Overview of a Directors’ Resolution to Adopt Share Option Plan

A Directors’ Resolution to Adopt Share Option Plan is a resolution by the directors of a company to approve the adoption of an Employee Share Option Plan (ESOP).

What is a Directors’ Resolution to Adopt Share Option Plan?

This is a resolution by the directors of a company to approve the adoption of an Employee Share Option Plan (ESOP).

When do you use a Directors’ Resolution to Adopt Share Option Plan?

When a company decides to incentivize its employees by allowing their participation in stock options or share options, it creates an Employee Share Option Plan (ESOP).

Essentially, this is to lay out the terms and conditions under which an employee can get such share options. Also, what such share options will constitute.

The Board of Directors of the company plan (ESOP) first approves and then presents to the shareholders for their approval. The Shareholders of the company then give the final approval to the Plan to be adopted by the company.
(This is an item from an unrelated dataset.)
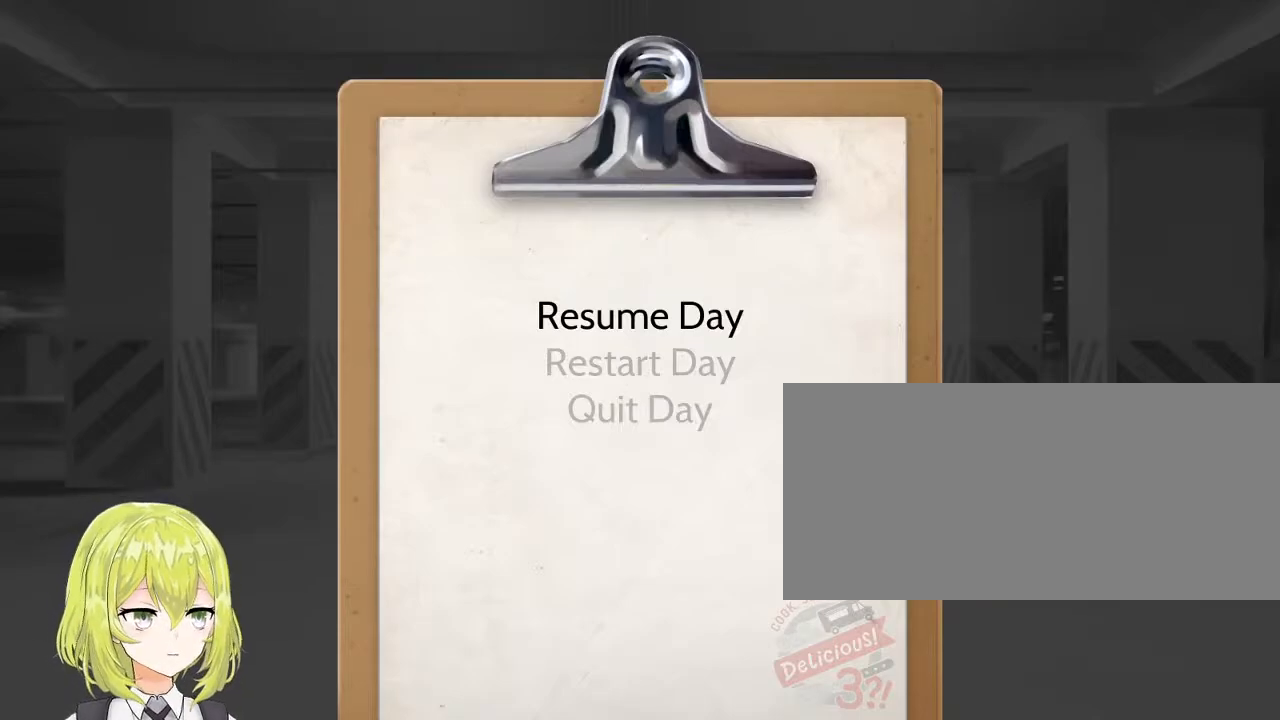
{"keys": ["a", "s"], "events": [[100, "s", "down"], [133, "d", "down"], [200, "a", "up"], [233, "s", "up"], [266, "d", "up"], [366, "a", "down"], [450, "s", "down"]]}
This approval and adoption by the directors are made effective through a Directors’ Resolution, which is when this document is used.

How to use a Directors’ Resolution to Adopt Share Option Plan?

There are two options:

    • if a meeting of the board of directors is convened to adopt the share option plan, use a Board Minutes to adopt share option plan; or
    • if the board resolution will be passed by way of a written resolution, use a Board Resolution to adopt share option plan.

What to include in the resolution?

  • Details of the meeting (if using Minutes);
  • Date of passing the resolution;
  • Purpose of the share option plan;
  • Class of shares to be issued under the plan;
  • Eligible grantees;
  • Maximum number of shares issuable upon exercise of all options; and
  • Validity of the share option plan.

Notes on signing

  • The Minutes of a General Meeting to Adopt Share Option Plan should be signed by the chairperson of the meeting.
  • The Written Resolution to Adopt Share Option Plan should be signed by all the directors.